• **DATA RECORDS**
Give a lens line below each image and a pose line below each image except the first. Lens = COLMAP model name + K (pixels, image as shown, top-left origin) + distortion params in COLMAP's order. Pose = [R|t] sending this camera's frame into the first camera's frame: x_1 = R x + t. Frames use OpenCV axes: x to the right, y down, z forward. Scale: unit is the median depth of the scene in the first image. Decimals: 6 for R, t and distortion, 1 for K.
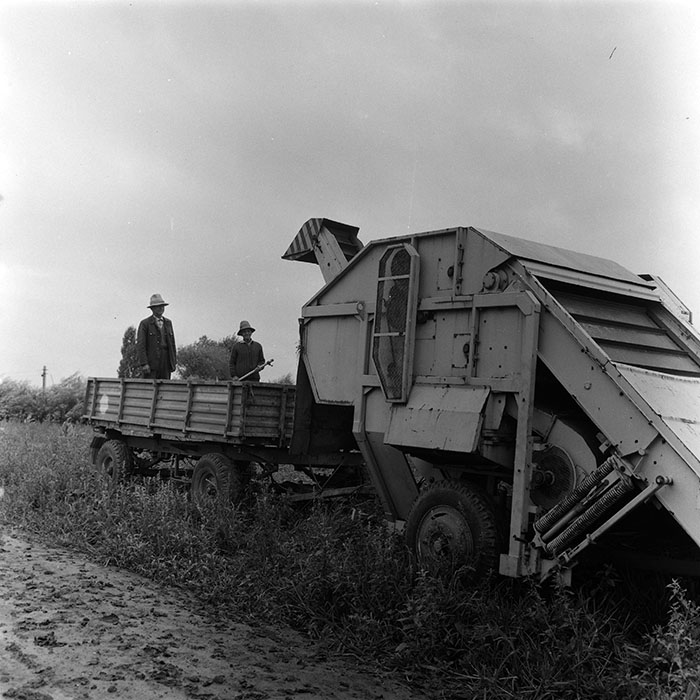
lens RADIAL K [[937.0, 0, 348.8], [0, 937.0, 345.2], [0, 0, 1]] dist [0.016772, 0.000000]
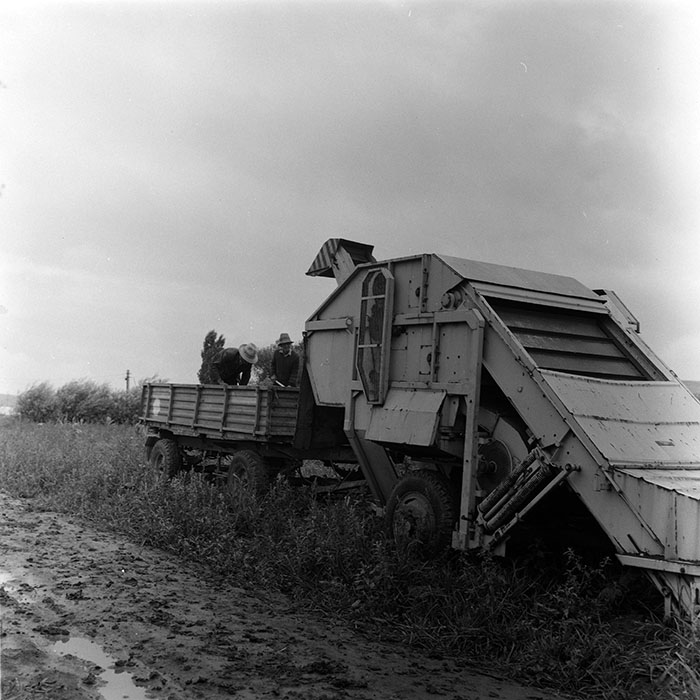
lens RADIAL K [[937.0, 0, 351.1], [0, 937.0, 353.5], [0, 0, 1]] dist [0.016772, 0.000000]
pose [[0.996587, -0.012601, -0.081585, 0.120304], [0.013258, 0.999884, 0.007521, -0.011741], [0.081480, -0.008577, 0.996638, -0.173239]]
* * *
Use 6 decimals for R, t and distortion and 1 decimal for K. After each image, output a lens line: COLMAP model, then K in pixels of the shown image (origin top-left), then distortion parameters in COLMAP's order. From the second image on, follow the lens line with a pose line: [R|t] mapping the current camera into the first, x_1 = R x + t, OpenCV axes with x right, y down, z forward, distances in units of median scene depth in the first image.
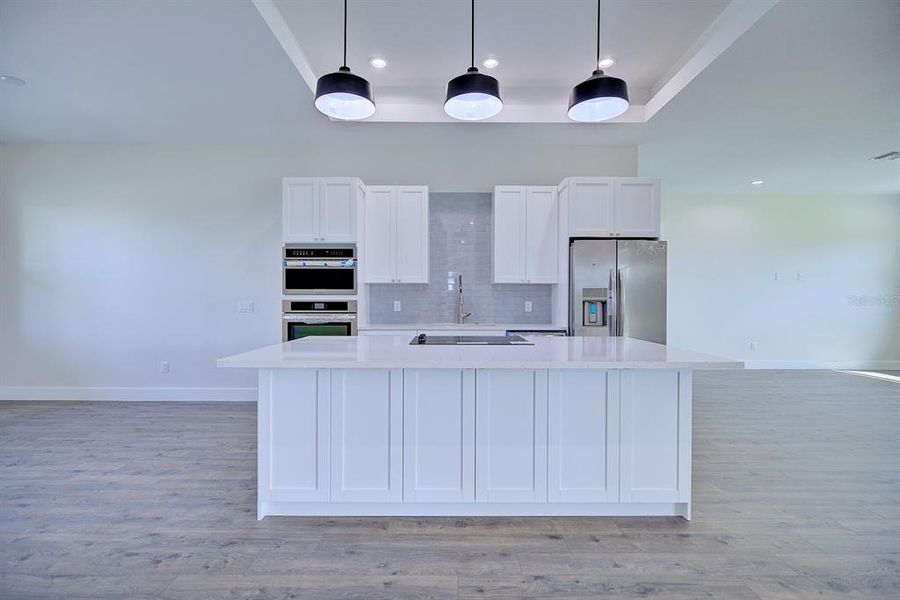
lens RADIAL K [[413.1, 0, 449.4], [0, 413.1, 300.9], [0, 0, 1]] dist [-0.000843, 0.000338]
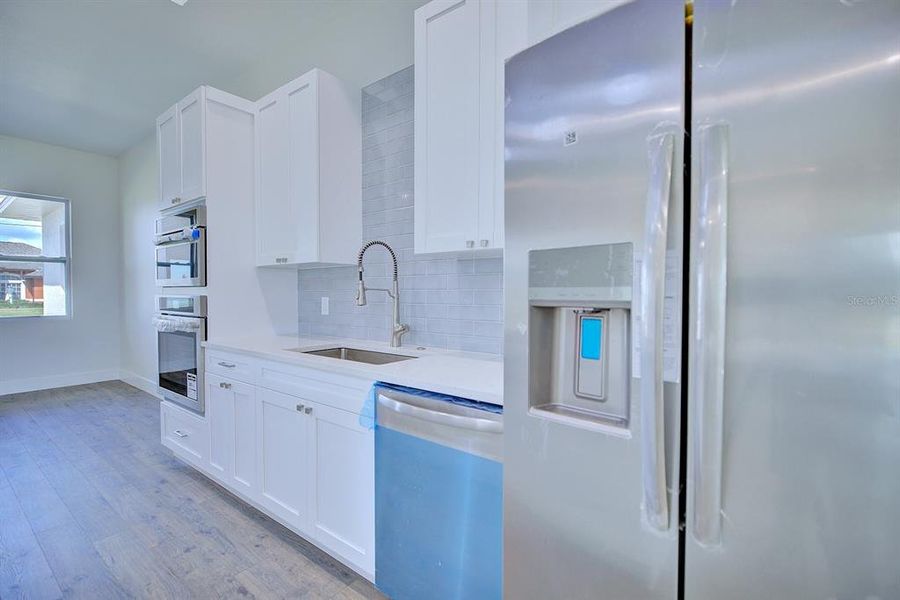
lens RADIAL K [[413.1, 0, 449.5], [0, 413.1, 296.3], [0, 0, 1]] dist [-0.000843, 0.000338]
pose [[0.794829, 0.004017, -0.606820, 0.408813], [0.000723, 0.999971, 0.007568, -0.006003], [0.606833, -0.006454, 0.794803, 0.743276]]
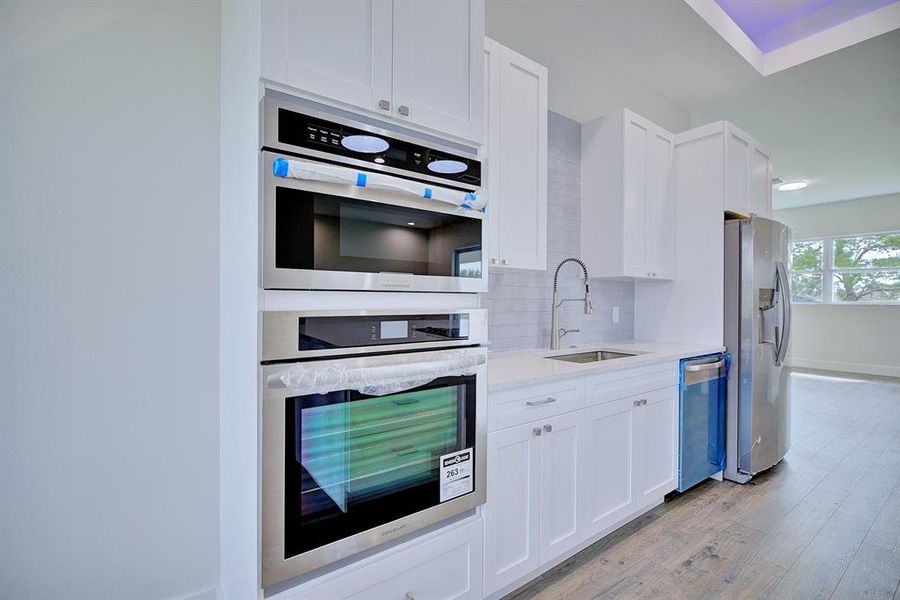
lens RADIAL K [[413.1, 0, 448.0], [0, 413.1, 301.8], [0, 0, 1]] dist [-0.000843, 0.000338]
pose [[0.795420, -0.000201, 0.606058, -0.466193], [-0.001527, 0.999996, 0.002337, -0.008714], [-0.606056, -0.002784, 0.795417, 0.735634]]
--
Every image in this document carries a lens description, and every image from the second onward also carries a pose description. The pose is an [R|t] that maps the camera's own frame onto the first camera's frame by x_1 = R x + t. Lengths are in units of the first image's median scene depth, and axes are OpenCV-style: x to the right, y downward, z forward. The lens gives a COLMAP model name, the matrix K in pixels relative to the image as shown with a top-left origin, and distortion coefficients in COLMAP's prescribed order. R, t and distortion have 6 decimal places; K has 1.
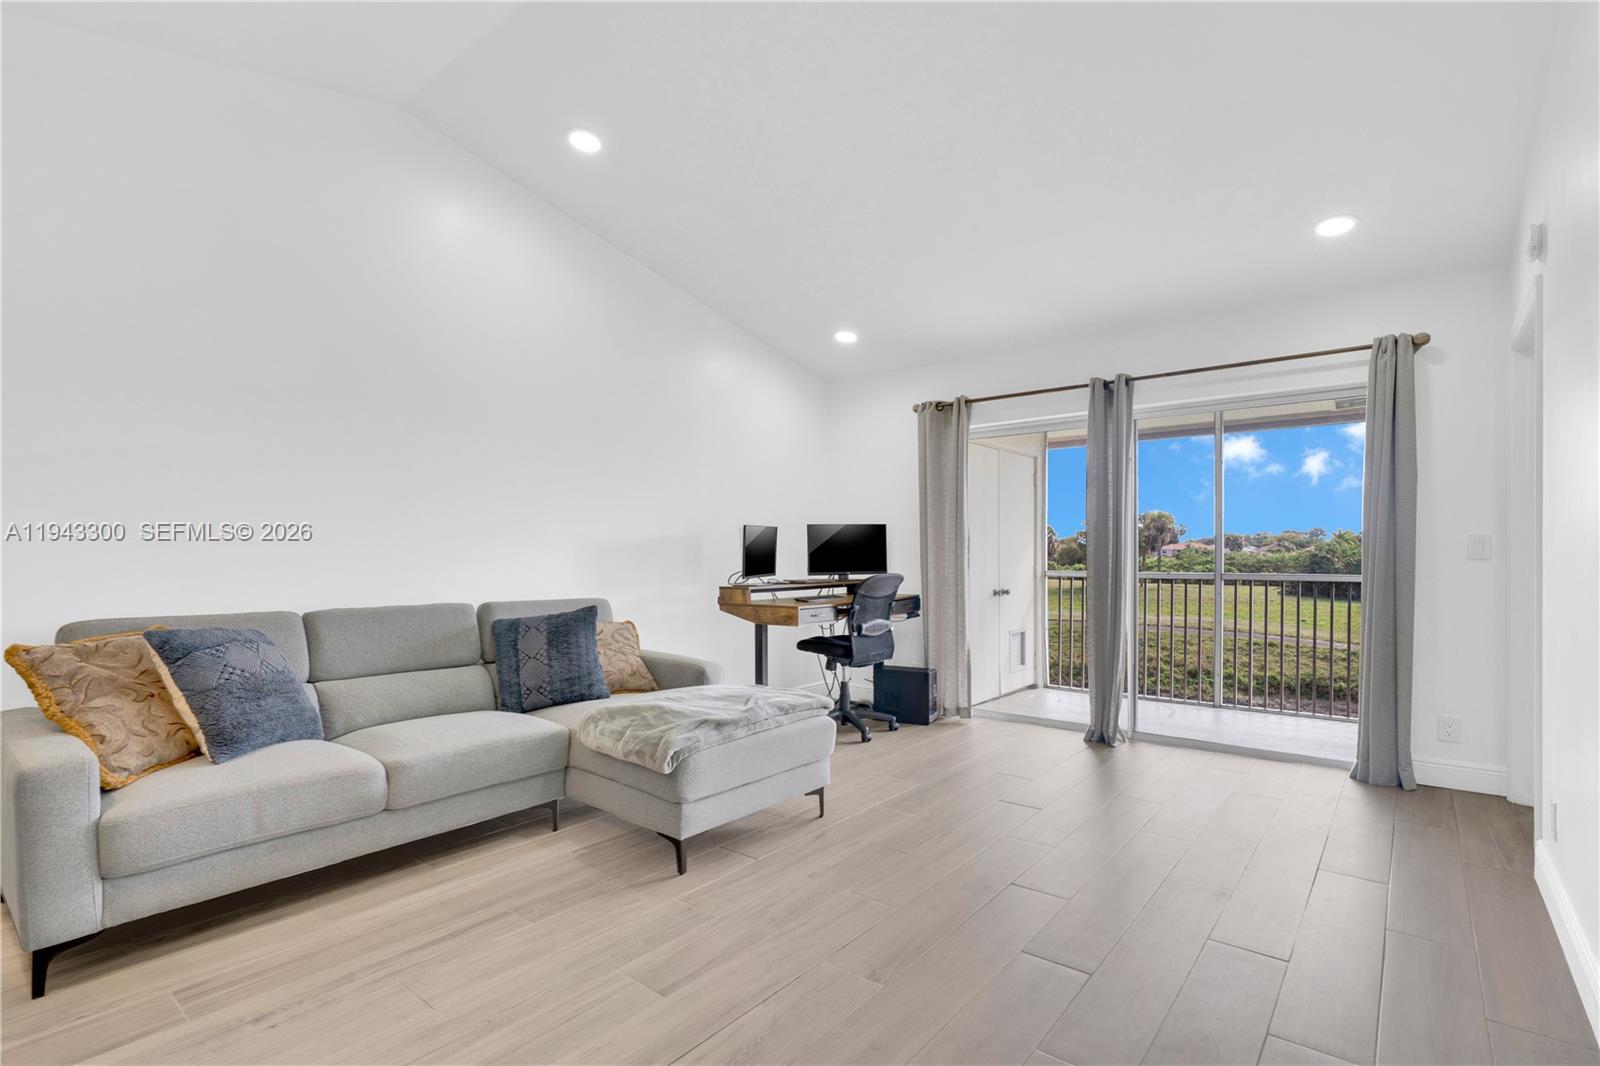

• **WHAT IS NEEDED**
Reproduce the records from the line containing "Use 6 decimals" through the line containing "-0.002784, 0.795417, 0.735634]]", with both of those lines included. Omit the pictures from your answer.

• **ANSWER BOX**
Use 6 decimals for R, t and distortion and 1 decimal for K. After each image, output a lens line: COLMAP model, then K in pixels of the shown image (origin top-left), then distortion parameters in COLMAP's order. From the second image on, follow the lens line with a pose line: [R|t] mapping the current camera into the first, x_1 = R x + t, OpenCV axes with x right, y down, z forward, distances in units of median scene depth in the first image.
lens RADIAL K [[413.1, 0, 449.4], [0, 413.1, 300.9], [0, 0, 1]] dist [-0.000843, 0.000338]
lens RADIAL K [[413.1, 0, 449.5], [0, 413.1, 296.3], [0, 0, 1]] dist [-0.000843, 0.000338]
pose [[0.794829, 0.004017, -0.606820, 0.408813], [0.000723, 0.999971, 0.007568, -0.006003], [0.606833, -0.006454, 0.794803, 0.743276]]
lens RADIAL K [[413.1, 0, 448.0], [0, 413.1, 301.8], [0, 0, 1]] dist [-0.000843, 0.000338]
pose [[0.795420, -0.000201, 0.606058, -0.466193], [-0.001527, 0.999996, 0.002337, -0.008714], [-0.606056, -0.002784, 0.795417, 0.735634]]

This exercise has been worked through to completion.